Considering the error criterion $J(\omega) = \frac{1}{2}\sum_{m=1}^{n}(t_{m}-z_{m})^{2}$, the elements of the Hessian matrix are written: $\frac{\partial^{2}J(\omega)}{\partial\omega_{ji}\partial\omega_{lk}}= \frac{1}{n}(\sum_{m=1}^{n}\frac{\partial J}{\partial\omega_{ji}}\frac{\partial J}{\partial\omega_{lk}}+\sum_{m=1}^{n}(z_{m}-t_{m})\frac{\partial^{2}J}{\partial\omega_{ji}\partial\omega_{lk}})$
However, I fail to understand where the $\frac{1}{n}\partial J$ comes from as when I calculate the Hessian myself I rather come up with $\partial z_{m}$ terms instead: $\sum_{m=1}^{n}\frac{\partial z_{m}}{\partial\omega_{ji}}\frac{\partial z_{m}}{\partial\omega_{lk}}+\sum_{m=1}^{n}(z_{m}-t_{m})\frac{\partial^{2}z_{m}}{\partial\omega_{ji}\partial\omega_{lk}}$, which seems to correspond with Bishop's derivation.

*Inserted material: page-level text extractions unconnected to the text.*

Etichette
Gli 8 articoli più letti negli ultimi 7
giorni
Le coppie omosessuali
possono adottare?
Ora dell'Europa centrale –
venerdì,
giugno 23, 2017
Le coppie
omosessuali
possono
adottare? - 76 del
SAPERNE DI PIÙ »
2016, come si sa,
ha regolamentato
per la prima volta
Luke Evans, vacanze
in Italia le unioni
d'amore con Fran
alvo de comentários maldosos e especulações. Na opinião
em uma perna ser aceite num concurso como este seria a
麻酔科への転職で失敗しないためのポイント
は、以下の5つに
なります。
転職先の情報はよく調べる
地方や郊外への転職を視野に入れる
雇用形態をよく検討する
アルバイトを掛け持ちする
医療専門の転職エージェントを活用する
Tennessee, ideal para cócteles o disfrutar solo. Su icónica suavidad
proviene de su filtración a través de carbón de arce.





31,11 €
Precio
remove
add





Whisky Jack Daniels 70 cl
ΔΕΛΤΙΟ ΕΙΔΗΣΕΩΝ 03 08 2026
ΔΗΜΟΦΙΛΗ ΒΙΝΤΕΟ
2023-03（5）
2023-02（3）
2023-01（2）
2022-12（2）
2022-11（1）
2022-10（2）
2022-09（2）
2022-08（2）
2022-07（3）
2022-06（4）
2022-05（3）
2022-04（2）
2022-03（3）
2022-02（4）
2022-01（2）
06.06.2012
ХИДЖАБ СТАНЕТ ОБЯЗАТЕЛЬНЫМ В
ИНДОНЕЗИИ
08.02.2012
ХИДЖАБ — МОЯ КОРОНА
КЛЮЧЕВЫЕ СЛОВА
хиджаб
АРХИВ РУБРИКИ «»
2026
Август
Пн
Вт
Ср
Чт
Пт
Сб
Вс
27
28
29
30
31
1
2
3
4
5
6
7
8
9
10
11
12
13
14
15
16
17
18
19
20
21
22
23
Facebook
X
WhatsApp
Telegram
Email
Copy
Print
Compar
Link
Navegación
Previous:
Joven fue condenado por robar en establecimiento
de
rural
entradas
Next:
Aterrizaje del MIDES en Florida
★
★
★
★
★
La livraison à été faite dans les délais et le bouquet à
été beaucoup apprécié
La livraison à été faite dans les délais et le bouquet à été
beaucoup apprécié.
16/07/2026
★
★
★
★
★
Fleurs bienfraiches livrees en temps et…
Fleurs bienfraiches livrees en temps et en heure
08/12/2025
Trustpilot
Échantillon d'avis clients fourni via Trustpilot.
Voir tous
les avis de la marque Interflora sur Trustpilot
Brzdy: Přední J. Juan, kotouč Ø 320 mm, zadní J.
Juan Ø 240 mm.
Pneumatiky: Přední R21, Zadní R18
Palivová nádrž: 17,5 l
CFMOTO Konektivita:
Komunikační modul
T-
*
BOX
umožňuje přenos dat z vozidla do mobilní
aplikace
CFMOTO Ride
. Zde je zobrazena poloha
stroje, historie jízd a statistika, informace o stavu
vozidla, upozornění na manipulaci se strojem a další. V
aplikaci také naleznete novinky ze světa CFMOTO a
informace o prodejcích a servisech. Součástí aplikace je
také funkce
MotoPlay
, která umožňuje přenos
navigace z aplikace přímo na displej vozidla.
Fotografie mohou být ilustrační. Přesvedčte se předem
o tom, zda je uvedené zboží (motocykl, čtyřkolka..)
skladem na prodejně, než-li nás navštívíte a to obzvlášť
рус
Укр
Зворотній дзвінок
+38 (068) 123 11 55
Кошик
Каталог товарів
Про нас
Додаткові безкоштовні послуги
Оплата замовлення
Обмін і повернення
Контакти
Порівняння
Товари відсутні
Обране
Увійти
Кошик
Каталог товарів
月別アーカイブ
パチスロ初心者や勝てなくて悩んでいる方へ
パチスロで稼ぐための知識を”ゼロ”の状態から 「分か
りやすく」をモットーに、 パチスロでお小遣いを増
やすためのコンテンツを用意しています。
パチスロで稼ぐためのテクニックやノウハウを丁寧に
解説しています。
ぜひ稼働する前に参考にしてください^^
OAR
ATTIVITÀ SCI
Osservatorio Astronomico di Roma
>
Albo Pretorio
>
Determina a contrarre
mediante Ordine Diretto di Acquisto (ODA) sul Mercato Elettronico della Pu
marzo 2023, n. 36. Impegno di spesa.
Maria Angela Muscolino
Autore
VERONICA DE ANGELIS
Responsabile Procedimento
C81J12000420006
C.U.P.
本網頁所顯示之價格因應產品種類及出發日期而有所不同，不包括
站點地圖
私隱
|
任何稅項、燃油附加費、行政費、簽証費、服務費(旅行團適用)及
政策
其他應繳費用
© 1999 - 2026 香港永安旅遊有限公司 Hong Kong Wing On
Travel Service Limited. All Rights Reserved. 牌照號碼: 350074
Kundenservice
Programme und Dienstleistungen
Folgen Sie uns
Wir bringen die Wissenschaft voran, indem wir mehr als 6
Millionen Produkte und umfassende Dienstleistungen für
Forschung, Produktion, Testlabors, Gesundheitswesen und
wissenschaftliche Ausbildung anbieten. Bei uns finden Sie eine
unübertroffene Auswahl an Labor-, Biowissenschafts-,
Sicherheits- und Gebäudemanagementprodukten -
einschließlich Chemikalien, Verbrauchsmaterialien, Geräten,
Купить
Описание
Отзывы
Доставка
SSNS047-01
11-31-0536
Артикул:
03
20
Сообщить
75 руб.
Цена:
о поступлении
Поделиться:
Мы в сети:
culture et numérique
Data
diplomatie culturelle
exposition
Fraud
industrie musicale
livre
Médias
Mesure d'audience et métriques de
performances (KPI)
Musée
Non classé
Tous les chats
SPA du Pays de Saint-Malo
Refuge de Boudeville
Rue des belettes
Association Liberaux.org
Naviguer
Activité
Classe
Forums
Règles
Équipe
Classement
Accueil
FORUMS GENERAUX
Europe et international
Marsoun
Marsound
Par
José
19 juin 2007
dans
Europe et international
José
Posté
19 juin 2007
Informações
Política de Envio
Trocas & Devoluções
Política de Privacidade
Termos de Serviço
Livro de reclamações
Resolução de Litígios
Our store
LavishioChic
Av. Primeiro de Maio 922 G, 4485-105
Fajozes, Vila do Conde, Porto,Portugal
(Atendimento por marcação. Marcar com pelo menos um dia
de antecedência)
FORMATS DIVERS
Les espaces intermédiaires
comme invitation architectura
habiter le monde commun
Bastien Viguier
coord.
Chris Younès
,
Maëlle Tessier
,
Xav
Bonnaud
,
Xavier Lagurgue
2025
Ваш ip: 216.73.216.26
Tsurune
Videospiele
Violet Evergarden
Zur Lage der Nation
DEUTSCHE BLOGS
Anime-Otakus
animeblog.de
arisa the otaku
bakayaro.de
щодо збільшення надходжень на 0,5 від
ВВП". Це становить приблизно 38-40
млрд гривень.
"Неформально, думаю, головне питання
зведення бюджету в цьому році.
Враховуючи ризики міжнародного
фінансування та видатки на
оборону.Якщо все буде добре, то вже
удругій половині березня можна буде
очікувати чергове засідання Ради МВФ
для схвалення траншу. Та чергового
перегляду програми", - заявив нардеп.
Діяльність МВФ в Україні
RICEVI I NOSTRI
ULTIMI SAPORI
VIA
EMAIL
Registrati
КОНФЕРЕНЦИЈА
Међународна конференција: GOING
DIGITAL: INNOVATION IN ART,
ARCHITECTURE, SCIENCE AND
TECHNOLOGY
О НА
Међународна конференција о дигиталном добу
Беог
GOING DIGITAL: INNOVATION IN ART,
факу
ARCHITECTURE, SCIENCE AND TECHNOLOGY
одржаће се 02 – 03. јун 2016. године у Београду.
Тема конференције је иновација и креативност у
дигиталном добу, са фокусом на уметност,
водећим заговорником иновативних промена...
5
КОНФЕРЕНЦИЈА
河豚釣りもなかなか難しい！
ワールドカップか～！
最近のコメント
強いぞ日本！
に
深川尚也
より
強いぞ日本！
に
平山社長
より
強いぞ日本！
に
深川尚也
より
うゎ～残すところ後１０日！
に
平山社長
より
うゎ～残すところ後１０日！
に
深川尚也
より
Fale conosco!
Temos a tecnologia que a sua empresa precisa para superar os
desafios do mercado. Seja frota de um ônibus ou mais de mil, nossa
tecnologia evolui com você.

I have to do few hypothesis since in my opinion some information is missing. As observed by Julien $t_m$ is a target function, so it is independent on $\omega$. I assume that $z_m=z_m(\omega)$. So when differentiating the error function $J(\omega)$ I have \begin{equation} \sum_{m=1}^{n}-\frac{\partial z_{m}}{\partial\omega_{ji}}\frac{\partial z_{m}}{\partial\omega_{lk}}-\sum_{m=1}^{n}(z_{m}-t_{m})\frac{\partial^{2}z_{m}}{\partial\omega_{ji}\partial\omega_{lk}} \end{equation} Now \begin{equation} \frac{\partial J}{\partial z_{k}}=-\sum_{m=1}^{n}(t_{m}-z_{m}) \frac{\partial z_m}{\partial z_k}=-\sum_{m=1}^{n}(t_{m}-z_{m}) \delta_{km}= z_m-t_m \end{equation} Then the second derivative with respect to $z_m$ is \begin{equation} \frac{\partial^2 J}{\partial z_{m}^2}=\frac{\partial }{\partial z_{k}}(z_{m}-t_{m})=\delta_{km} \end{equation} So \begin{equation} \frac{\partial^2 J}{\partial z_{m}^2}=1 \end{equation} Then by multiplying and dividing by $\frac{\partial^2 J}{\partial z_{m}^2}$ I can write \begin{equation} \sum_{m=1}^{n}-\frac{\partial z_{m}}{\partial\omega_{ji}}\frac{\partial z_{m}}{\partial\omega_{lk}}-\sum_{m=1}^{n}(z_{m}-t_{m})\frac{\partial^{2}z_{m}}{\partial\omega_{ji}\partial\omega_{lk}} \frac{\partial^2 J}{\partial z_{m}^2}=\sum_{m=1}^{n}-\frac{\partial z_{m}}{\partial\omega_{ji}}\frac{\partial z_{m}}{\partial\omega_{lk}}-\sum_{m=1}^{n}(z_{m}-t_{m})\frac{\partial^{2}J}{\partial\omega_{ji}\partial\omega_{lk}} \end{equation} The above expression was obtained by using the fact that \begin{equation} \frac{\partial^{2}z_{m}}{\partial\omega_{ji}\partial\omega_{lk}} \frac{\partial^2 J}{\partial z_{m}^2}=\frac{\partial^{2}z_{m}}{\partial\omega_{ji}\partial\omega_{lk}} 1 = \frac{\partial^{2}J}{\partial\omega_{ji}\partial\omega_{lk}} \end{equation} When integrating with respect to $\omega$, if the integration constant is zero, we can assume that the first derivative of $J$ and that of $z_m$ with respect to $\omega$ are proportional and the proportionality factor is $1$. So \begin{equation} \sum_{m=1}^{n}-\frac{\partial z_{m}}{\partial\omega_{ji}}\frac{\partial z_{m}}{\partial\omega_{lk}}-\sum_{m=1}^{n}(z_{m}-t_{m})\frac{\partial^{2}J}{\partial\omega_{ji}\partial\omega_{lk}} = -(\sum_{m=1}^{n}(\frac{\partial J}{\partial\omega_{ji}}\frac{\partial J}{\partial\omega_{lk}}+(z_{m}-t_{m})\frac{\partial^{2}J}{\partial\omega_{ji}\partial\omega_{lk}})) \end{equation} I suspect the second term can be neglected.